スノーデン元職員の心の奥底もみえてはいない

(日経「春秋」2013/6/26付) 安全な町、あるいは国、危ないからと締め出しを図り、さらには危なそうだからというだけでダメを出す。そこに首をもたげているのは、自らと違ったものを拒む排除の思想である。ある小都市を訪ねたときには、安全の標語の裏に移民を排斥する意図が透けてみえた。考えさせられるのが米政府がネットなどの個人情報をこっそり大量に集めていた件だ。安全の大義と人権の大義。はかりはどちらに傾くのか。プライバシーに手を突っこんだと批判することはたやすいが、これで50件以上のテロを未然に防いだという米政府の釈明を素直に受け取れば、安全の大義が重くなる。問題を暴露し、いまは亡命を求めているという米中央情報局(CIA)のスノーデン元職員の心の奥底もみえてはいない。自らも安全を信じず、テロの危険を重々承知しているからこその情報機関の振る舞いなのだ。日本とまったく異なる国の姿なのだと改めて知る。

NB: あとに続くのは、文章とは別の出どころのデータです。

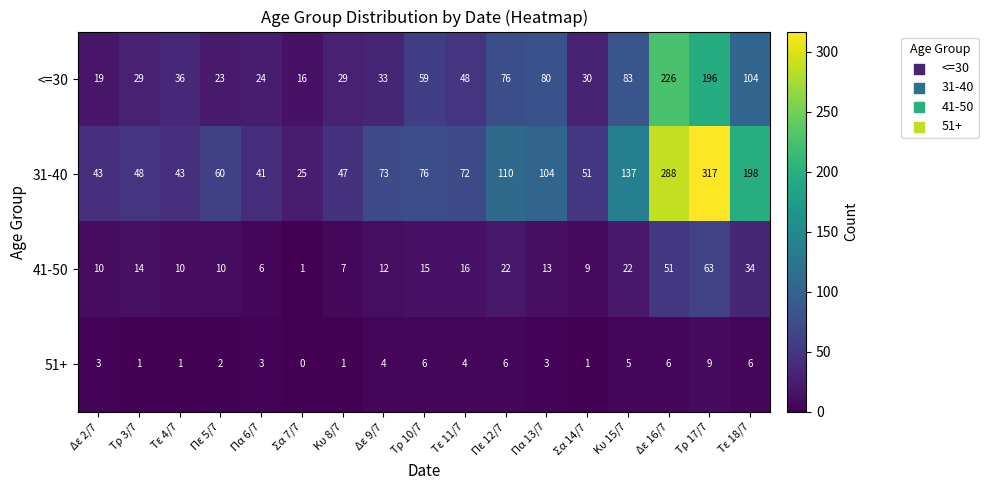

Between Σα 7/7 and Πε 12/7, which series saw the biggest shift?

31-40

(JN) 自由ならばその分のリスクがあるのは、誰もがわかることである。であるから、それぞれのところが様々な努力をしている。一般大衆はそんなことを知る必要もなく、権利を求めればよいのであろうが、少しは行政の苦労も理解せねばならないか。スノーデン元職員が余計のことをしなければ、一般大衆はそんなことも知らずにいられたであろう。一般大衆には個人情報とはいったいなんであろうか。